### [Objective]
Please copy each of the following lines character for character, changing nothing.

### [Given data]
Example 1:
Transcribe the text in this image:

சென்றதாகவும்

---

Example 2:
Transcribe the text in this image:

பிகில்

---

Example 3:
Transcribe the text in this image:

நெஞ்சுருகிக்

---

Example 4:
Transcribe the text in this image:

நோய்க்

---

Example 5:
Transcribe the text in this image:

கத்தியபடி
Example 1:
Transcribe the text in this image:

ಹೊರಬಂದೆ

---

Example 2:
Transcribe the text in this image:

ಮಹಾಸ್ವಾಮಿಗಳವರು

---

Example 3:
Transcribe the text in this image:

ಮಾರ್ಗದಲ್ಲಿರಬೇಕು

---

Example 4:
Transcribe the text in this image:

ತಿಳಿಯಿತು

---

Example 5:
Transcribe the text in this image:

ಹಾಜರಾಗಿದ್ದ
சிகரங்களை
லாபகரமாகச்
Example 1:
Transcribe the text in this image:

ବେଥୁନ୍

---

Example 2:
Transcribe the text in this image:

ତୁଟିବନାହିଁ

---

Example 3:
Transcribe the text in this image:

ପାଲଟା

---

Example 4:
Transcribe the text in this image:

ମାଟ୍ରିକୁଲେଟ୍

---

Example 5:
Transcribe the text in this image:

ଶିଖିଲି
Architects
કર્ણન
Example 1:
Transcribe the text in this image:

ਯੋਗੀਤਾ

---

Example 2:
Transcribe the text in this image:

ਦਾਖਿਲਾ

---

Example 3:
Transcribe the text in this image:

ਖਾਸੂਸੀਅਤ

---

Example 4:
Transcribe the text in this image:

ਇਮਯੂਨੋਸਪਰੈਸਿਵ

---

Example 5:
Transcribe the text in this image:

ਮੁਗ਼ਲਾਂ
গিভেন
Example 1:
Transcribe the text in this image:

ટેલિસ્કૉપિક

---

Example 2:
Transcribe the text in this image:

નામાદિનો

### [Complete response]
Example 1:
Transcribe the text in this image:

சென்றதாகவும்

---

Example 2:
Transcribe the text in this image:

பிகில்

---

Example 3:
Transcribe the text in this image:

நெஞ்சுருகிக்

---

Example 4:
Transcribe the text in this image:

நோய்க்

---

Example 5:
Transcribe the text in this image:

கத்தியபடி
Example 1:
Transcribe the text in this image:

ಹೊರಬಂದೆ

---

Example 2:
Transcribe the text in this image:

ಮಹಾಸ್ವಾಮಿಗಳವರು

---

Example 3:
Transcribe the text in this image:

ಮಾರ್ಗದಲ್ಲಿರಬೇಕು

---

Example 4:
Transcribe the text in this image:

ತಿಳಿಯಿತು

---

Example 5:
Transcribe the text in this image:

ಹಾಜರಾಗಿದ್ದ
சிகரங்களை
லாபகரமாகச்
Example 1:
Transcribe the text in this image:

ବେଥୁନ୍

---

Example 2:
Transcribe the text in this image:

ତୁଟିବନାହିଁ

---

Example 3:
Transcribe the text in this image:

ପାଲଟା

---

Example 4:
Transcribe the text in this image:

ମାଟ୍ରିକୁଲେଟ୍

---

Example 5:
Transcribe the text in this image:

ଶିଖିଲି
Architects
કર્ણન
Example 1:
Transcribe the text in this image:

ਯੋਗੀਤਾ

---

Example 2:
Transcribe the text in this image:

ਦਾਖਿਲਾ

---

Example 3:
Transcribe the text in this image:

ਖਾਸੂਸੀਅਤ

---

Example 4:
Transcribe the text in this image:

ਇਮਯੂਨੋਸਪਰੈਸਿਵ

---

Example 5:
Transcribe the text in this image:

ਮੁਗ਼ਲਾਂ
গিভেন
Example 1:
Transcribe the text in this image:

ટેલિસ્કૉપિક

---

Example 2:
Transcribe the text in this image:

નામાદિનો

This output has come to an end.